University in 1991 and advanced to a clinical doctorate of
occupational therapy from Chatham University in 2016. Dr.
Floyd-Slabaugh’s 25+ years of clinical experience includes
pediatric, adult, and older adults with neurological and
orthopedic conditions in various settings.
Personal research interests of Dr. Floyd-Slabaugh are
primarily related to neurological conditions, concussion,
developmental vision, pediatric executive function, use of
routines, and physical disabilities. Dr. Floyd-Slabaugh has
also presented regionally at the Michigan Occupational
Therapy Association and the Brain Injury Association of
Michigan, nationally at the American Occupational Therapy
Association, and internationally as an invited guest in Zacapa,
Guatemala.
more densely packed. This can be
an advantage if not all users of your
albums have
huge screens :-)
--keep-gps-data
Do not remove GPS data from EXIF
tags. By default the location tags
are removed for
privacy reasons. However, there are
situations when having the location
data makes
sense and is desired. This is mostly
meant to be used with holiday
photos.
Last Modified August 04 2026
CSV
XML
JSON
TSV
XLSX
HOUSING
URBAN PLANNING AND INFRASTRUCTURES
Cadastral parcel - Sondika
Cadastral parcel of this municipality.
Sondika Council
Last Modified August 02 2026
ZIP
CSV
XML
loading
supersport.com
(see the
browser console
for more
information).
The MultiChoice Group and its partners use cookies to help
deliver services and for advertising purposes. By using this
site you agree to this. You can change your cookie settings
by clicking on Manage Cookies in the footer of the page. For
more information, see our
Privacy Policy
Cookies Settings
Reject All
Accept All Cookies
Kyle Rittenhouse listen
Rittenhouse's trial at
^^^^^^^^
Count up the lines containing "from" in the listing above, then write that number and stop.

Response area — 2